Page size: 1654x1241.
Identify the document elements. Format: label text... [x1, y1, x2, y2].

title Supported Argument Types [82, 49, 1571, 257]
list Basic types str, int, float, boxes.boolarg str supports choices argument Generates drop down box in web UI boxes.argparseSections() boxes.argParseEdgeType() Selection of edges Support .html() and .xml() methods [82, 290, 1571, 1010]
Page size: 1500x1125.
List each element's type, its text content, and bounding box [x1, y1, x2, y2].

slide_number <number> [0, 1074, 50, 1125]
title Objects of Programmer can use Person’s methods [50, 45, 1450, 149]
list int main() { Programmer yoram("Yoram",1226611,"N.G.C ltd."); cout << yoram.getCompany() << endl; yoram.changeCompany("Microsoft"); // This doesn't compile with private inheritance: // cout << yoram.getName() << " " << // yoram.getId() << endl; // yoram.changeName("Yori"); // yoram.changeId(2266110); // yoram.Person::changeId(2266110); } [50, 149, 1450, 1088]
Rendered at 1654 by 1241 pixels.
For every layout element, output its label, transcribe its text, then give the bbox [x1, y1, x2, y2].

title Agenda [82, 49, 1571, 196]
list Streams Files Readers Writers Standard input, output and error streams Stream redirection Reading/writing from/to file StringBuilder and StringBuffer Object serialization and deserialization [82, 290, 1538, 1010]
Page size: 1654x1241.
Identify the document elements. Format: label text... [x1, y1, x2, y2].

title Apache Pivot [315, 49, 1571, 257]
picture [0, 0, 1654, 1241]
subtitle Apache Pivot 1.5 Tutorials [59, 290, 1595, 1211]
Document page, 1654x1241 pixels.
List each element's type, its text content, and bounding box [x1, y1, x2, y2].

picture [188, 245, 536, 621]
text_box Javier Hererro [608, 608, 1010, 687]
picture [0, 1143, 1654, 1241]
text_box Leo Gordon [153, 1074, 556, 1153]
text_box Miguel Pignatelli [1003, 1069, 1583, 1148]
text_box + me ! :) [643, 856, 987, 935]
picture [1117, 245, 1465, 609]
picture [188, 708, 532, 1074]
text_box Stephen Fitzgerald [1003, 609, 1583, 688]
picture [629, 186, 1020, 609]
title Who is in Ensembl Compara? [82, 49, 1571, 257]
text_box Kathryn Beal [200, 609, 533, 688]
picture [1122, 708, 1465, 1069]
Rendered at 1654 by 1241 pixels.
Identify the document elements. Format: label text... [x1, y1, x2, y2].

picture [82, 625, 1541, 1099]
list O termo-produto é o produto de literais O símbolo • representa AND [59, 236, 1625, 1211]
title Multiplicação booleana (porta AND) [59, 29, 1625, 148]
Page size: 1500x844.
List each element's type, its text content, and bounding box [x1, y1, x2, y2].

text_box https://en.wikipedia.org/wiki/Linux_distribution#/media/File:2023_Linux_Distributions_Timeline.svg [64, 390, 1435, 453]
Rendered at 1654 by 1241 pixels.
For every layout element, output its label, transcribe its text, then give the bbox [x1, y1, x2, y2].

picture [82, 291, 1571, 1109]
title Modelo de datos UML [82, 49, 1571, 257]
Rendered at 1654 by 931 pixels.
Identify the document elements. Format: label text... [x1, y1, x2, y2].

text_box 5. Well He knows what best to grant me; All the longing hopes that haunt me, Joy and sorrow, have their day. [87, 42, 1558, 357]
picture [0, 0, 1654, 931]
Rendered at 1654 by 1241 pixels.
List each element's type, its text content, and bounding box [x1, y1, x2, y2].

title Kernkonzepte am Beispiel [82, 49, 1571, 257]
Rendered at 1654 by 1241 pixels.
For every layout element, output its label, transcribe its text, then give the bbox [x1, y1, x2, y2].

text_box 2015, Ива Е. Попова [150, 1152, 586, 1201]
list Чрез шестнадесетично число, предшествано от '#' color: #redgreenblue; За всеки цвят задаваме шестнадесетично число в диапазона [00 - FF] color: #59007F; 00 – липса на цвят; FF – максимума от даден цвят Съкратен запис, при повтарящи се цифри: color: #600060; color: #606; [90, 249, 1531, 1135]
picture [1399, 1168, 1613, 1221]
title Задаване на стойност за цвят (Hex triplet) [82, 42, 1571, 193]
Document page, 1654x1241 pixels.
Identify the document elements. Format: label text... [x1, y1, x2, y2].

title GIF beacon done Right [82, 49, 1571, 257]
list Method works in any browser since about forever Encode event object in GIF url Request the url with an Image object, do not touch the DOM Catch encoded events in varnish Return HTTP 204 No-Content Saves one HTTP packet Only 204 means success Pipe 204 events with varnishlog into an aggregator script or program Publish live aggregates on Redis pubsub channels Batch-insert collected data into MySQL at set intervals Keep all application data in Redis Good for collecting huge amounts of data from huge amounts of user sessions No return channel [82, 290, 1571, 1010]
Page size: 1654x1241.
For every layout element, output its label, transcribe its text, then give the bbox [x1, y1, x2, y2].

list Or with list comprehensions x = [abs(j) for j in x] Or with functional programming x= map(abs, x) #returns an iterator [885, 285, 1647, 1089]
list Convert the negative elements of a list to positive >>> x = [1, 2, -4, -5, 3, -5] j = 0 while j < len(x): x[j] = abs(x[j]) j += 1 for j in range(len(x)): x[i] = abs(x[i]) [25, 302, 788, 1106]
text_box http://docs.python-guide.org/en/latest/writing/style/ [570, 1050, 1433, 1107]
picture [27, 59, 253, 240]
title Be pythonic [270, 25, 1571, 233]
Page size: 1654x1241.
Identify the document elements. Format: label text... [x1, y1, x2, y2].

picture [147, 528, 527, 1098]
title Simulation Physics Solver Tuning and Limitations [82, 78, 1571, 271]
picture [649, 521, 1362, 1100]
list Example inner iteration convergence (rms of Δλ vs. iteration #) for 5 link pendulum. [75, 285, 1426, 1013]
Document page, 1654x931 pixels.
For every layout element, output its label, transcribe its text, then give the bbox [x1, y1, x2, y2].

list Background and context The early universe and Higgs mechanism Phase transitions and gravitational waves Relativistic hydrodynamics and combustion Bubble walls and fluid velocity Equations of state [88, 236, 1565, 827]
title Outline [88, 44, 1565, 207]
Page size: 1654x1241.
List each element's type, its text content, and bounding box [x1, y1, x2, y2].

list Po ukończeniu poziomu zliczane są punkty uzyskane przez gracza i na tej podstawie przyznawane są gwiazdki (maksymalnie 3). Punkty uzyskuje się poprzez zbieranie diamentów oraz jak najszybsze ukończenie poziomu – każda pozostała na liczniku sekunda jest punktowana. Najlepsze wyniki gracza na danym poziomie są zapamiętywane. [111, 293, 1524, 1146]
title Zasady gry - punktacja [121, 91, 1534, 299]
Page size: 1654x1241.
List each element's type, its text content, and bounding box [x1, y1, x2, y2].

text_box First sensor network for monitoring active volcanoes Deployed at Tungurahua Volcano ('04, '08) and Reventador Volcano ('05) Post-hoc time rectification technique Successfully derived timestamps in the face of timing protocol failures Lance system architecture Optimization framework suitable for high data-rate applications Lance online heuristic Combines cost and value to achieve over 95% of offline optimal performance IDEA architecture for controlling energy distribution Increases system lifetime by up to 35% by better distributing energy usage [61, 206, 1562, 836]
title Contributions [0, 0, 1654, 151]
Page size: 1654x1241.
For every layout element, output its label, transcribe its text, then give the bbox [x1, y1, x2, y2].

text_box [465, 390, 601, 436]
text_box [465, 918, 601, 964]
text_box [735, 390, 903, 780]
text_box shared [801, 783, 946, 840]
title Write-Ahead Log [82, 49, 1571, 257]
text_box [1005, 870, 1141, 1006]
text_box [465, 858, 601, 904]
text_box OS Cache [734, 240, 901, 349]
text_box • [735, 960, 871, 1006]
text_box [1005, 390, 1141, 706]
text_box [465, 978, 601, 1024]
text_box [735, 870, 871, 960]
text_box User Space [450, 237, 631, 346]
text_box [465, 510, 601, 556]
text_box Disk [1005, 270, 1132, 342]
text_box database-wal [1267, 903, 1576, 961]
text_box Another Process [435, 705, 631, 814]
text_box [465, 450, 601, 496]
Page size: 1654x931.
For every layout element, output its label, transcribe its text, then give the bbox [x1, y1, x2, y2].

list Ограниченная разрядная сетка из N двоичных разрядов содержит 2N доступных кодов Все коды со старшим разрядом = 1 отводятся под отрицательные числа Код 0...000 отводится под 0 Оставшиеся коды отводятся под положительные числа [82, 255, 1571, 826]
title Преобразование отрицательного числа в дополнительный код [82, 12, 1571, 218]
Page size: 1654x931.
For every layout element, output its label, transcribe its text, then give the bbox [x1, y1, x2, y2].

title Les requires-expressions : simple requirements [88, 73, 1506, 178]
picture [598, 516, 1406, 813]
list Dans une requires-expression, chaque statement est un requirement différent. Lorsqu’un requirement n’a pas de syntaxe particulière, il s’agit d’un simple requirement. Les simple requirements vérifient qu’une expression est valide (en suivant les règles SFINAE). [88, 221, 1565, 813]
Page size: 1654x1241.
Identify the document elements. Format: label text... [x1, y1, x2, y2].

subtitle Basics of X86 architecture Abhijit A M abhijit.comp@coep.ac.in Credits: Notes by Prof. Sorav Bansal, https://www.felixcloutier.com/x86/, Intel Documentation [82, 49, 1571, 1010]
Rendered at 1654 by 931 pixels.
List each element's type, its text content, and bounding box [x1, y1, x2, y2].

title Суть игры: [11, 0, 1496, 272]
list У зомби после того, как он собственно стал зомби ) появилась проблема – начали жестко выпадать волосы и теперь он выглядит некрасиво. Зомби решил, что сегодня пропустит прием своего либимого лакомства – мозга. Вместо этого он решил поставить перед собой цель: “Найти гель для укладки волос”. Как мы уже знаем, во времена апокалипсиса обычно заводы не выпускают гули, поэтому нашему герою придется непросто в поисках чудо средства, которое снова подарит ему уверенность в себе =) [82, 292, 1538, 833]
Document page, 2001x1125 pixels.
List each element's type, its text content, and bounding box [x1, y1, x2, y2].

┄┄┄┄┄┄┄┄┄┄┄┄┄┄┄┄┄┄┄┄

▸ **Aim**
Can you reproduce the items word for word, from their first line through the line that contains "list int main()", with both of those lines included?

▸ **Answer to this exercise**
Page size: 1654x1241.
Identify the document elements. Format: label text... [x1, y1, x2, y2].

title Supported Argument Types [82, 49, 1571, 257]
list Basic types str, int, float, boxes.boolarg str supports choices argument Generates drop down box in web UI boxes.argparseSections() boxes.argParseEdgeType() Selection of edges Support .html() and .xml() methods [82, 290, 1571, 1010]
Page size: 1500x1125.
List each element's type, its text content, and bounding box [x1, y1, x2, y2].

slide_number <number> [0, 1074, 50, 1125]
title Objects of Programmer can use Person’s methods [50, 45, 1450, 149]
list int main() { Programmer yoram("Yoram",1226611,"N.G.C ltd."); cout << yoram.getCompany() << endl; yoram.changeCompany("Microsoft"); // This doesn't compile with private inheritance: // cout << yoram.getName() << " " << // yoram.getId() << endl; // yoram.changeName("Yori"); // yoram.changeId(2266110); // yoram.Person::changeId(2266110); } [50, 149, 1450, 1088]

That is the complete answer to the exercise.